A cautionary tale lies in the response across rich democracies to the financial crisis of 2008. Politicians then might have drawn two important lessons from the collapse of the world’s financial system and the economic recession that followed. The “anything goes” capitalism of the so-called Washington consensus had led large segments of the electorate to withdraw their consent for this model of the market economy. And a version of globalisation that had served largely to enrich the top 1 per cent at the expense of most of the rest had discredited the case for liberal, open markets.
Yet governments responded with austerity programmes that nationalised the losses of the financial sector and loaded them on to the shoulders of everyone else. The bankers got a gentle wrap over the knuckles; workers on low incomes faced wage freezes and deep cuts in the welfare state. The US went its own way. Eurozone governments fell to fierce arguments about how the costs should be shared between the strong and weak.
There was no mystery about Donald Trump’s presidential election victory in 2016, about Britain’s decision to quit the EU, or about the rise of parties of the far-right and left across Europe. The populists were giving voice to real grievances among the “left-behinds”.
Paying for the pandemic will raise all the same questions. A return to austerity would be madness — an invitation to widespread social unrest, if not revolution, and a godsend for the populists. Over time — a long time — the fiscal bills will have to be paid. Liberal democracy, however, will survive this second great economic shock only if the adjustments are made within the context of a new social contract that recognises the welfare of the majority over the interests of the privileged.
Low-paid workers in precarious employment took the hit after the 2008 crash. They will not be willing to do so again. Coronavirus should have taught us that our economies cannot function without all those minimum-wage workers caring for the sick and elderly, stocking the supermarkets and delivering Amazon’s parcels. The notion of fairness has acquired political potency.
Some shortening of global supply chains is inevitable. Yet the pandemic has exposed just how far even the richest nations are from strategic self-sufficiency. The international scramble for tests, drugs and equipment to fight Covid-19 will push politicians towards more state planning. We may end up with what the French public servant Pascal Lamy calls “globalisation with Chinese characteristics”.
Short of permanently sealing borders and returning to subsistence economics, the pandemic has shown that governments cannot escape international interdependence. Most obviously, the world needs to invest more rather than less in integrating efforts to combat global disease — in methods of tracking, therapeutic drugs and vaccines.

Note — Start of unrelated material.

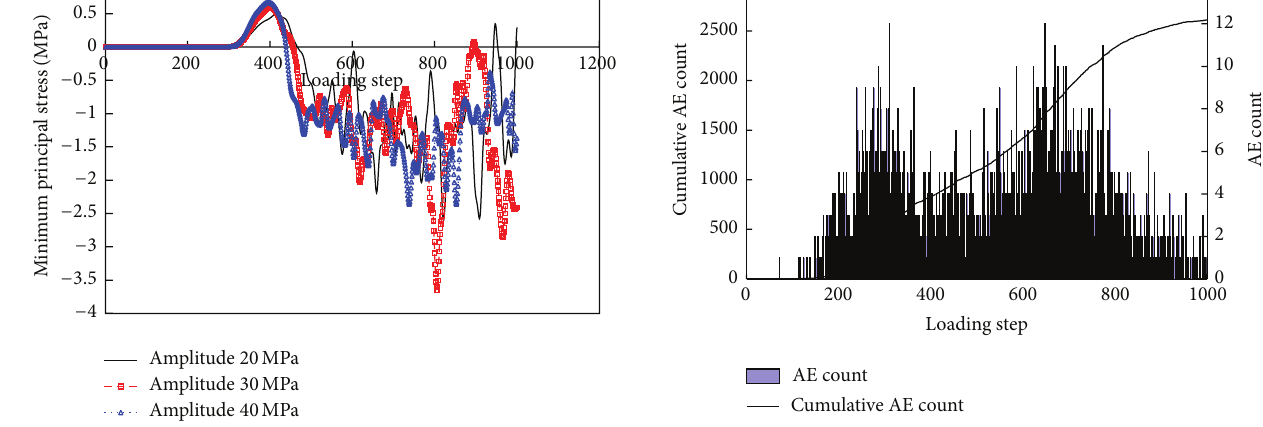
Figure 6: Variation law of minimum principle stress on numerical sample unit.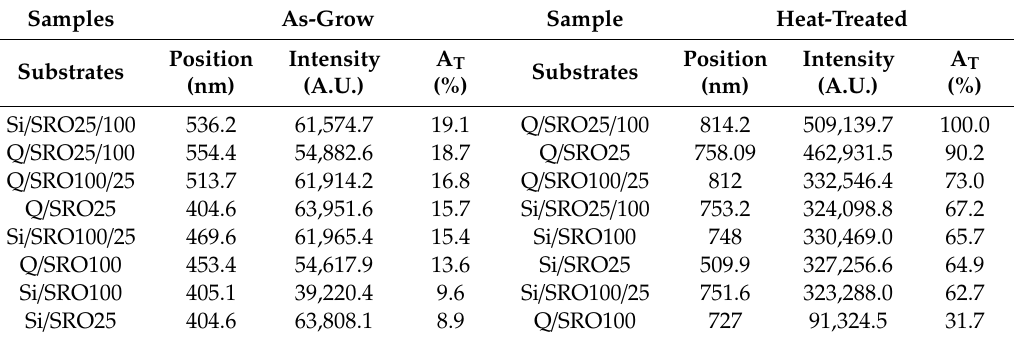
Table 6. Position, intensity, and percentage of the total area of the photoluminescence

As during the years after 2008, the big danger is inertia — that politicians exhausted by fighting the disease take a make-do-and-mend approach. In this outcome a little more welfare spending here, a touch of interventionism there, and a dose of protectionism in strategic sectors are considered enough. They won’t be. Instead, halfhearted reform will simply renew the invitation to populists to take up arms against liberal democracy.
This week, Angela Merkel took up the cause of enlightened self-interest. The pandemic, the German chancellor said, presented the EU with the biggest challenge since its foundation. The response, she added, must be about solidarity: “about showing that we are ready to defend our Europe, to strengthen it”. These are fine sentiments, even if delivered many weeks after they were needed. Now we must wait for signs of action.